GIVEN INSTRUCTION: In the rows below, can you copy out word for word the stretch from the line containing "order: Brassicales" through the line containing "name author: (Roshev.) Tzvelev"?

DATASET:
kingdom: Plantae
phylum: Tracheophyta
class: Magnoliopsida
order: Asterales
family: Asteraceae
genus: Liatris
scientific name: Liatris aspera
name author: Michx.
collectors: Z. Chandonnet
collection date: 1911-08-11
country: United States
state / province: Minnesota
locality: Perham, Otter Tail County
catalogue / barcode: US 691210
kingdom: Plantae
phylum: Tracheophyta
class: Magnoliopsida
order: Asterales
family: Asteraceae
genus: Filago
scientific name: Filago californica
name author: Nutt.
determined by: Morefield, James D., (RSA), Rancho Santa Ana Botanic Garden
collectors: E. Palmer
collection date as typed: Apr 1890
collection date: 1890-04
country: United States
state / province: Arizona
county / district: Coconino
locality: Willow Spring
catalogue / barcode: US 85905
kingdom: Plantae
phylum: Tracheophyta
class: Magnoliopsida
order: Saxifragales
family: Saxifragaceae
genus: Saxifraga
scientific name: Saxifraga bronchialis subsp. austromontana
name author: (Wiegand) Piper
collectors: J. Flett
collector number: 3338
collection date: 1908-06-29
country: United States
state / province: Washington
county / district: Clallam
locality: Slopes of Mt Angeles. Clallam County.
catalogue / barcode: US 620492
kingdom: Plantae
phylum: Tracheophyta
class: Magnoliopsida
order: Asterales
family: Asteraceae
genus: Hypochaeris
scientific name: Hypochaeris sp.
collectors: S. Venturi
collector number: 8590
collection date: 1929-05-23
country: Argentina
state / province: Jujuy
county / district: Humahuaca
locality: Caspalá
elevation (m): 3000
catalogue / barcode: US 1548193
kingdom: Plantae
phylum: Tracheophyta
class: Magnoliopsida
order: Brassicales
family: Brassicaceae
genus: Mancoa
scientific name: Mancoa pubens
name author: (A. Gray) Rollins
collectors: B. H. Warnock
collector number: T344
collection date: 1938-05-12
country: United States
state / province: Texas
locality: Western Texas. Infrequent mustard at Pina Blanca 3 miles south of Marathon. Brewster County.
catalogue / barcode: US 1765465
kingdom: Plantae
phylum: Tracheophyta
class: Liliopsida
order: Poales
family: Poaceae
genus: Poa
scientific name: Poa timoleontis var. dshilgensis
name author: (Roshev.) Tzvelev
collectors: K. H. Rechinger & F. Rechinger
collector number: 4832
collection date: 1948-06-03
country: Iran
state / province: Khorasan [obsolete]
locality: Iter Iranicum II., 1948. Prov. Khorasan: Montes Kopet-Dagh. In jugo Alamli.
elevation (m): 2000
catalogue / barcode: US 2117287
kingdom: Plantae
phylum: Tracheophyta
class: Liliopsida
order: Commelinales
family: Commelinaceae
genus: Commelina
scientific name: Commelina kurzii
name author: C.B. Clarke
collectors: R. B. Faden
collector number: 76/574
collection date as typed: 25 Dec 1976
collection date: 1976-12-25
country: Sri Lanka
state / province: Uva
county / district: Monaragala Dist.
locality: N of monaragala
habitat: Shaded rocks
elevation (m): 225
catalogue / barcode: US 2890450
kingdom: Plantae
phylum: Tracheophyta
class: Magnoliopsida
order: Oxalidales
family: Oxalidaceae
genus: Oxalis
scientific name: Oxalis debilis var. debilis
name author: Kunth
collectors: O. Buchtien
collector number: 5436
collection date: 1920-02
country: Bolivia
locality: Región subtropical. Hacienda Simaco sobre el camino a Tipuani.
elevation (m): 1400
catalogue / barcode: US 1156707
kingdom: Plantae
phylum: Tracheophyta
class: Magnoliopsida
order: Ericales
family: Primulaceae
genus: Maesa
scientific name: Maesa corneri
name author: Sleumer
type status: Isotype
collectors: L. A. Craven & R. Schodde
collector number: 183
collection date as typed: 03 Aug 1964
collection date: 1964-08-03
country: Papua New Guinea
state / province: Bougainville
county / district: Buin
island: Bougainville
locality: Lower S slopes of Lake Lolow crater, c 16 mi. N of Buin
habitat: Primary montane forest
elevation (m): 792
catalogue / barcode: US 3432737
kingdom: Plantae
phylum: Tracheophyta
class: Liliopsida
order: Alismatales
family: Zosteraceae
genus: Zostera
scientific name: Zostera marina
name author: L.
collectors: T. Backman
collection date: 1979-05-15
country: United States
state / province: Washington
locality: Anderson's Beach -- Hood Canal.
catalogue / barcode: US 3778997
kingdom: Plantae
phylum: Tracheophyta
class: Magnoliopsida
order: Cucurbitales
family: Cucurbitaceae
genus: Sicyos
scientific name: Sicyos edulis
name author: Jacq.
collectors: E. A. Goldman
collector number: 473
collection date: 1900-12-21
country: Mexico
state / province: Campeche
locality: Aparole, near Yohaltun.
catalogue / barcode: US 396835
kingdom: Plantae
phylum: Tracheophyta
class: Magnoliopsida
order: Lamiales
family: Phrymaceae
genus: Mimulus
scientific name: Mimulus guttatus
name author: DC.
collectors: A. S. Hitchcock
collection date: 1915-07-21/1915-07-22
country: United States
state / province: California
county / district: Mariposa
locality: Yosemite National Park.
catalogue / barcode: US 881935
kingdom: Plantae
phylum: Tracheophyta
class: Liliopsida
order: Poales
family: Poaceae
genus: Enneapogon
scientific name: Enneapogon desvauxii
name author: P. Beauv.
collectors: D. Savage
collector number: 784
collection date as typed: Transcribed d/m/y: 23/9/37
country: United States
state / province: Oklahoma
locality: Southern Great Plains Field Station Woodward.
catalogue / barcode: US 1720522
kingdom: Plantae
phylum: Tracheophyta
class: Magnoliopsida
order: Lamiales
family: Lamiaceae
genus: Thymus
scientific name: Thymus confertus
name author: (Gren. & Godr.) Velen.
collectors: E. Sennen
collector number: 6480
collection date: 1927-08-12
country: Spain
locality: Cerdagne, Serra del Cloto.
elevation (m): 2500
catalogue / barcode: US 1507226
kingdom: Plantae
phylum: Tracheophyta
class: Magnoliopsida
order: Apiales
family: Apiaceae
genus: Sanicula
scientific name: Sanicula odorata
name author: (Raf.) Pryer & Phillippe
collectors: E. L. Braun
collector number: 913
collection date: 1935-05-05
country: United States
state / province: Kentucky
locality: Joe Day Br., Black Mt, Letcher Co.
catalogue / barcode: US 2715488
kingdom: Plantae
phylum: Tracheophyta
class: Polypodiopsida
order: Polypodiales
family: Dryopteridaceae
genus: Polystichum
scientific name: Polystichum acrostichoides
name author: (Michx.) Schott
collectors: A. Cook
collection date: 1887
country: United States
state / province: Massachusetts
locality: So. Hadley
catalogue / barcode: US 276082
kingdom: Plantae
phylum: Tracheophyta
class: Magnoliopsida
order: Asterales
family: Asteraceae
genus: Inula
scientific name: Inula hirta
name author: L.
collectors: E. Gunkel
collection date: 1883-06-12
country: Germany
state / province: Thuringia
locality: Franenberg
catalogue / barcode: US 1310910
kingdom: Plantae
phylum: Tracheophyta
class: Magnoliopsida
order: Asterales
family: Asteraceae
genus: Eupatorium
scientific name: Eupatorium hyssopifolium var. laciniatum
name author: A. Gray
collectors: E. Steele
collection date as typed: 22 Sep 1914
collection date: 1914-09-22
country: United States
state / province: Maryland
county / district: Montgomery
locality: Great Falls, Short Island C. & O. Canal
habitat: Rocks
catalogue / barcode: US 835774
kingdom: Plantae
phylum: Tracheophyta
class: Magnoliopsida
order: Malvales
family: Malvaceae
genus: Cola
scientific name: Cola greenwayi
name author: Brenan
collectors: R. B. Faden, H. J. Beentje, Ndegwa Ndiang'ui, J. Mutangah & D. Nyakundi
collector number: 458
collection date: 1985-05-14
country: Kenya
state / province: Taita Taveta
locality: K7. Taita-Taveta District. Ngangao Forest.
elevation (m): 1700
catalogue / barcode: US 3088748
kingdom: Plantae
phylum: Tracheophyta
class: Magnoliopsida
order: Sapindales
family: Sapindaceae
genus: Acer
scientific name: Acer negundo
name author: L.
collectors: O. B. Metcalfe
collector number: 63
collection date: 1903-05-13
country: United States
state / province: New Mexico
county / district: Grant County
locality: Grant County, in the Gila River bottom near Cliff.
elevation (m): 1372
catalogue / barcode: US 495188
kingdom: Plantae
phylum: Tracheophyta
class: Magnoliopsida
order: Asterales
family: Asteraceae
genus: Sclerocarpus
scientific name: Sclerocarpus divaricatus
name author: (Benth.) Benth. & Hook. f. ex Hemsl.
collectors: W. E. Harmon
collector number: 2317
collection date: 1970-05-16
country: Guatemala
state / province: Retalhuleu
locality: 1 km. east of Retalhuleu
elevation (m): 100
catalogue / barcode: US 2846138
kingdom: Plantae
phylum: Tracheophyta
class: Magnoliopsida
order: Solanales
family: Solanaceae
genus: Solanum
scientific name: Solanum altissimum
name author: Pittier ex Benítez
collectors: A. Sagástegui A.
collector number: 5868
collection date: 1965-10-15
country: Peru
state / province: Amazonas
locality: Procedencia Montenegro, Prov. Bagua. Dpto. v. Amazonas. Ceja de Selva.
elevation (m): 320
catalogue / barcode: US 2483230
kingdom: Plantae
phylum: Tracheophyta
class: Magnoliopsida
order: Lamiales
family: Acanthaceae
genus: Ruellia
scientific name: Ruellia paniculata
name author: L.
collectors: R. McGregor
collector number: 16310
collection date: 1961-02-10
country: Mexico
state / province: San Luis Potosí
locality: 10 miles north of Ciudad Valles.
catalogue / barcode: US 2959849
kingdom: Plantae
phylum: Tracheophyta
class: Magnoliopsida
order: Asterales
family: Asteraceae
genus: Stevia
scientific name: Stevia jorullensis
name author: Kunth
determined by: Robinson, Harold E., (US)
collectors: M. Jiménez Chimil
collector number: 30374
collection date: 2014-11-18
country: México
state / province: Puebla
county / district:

COMPLETED EXERCISE:
order: Brassicales
family: Brassicaceae
genus: Mancoa
scientific name: Mancoa pubens
name author: (A. Gray) Rollins
collectors: B. H. Warnock
collector number: T344
collection date: 1938-05-12
country: United States
state / province: Texas
locality: Western Texas. Infrequent mustard at Pina Blanca 3 miles south of Marathon. Brewster County.
catalogue / barcode: US 1765465
kingdom: Plantae
phylum: Tracheophyta
class: Liliopsida
order: Poales
family: Poaceae
genus: Poa
scientific name: Poa timoleontis var. dshilgensis
name author: (Roshev.) Tzvelev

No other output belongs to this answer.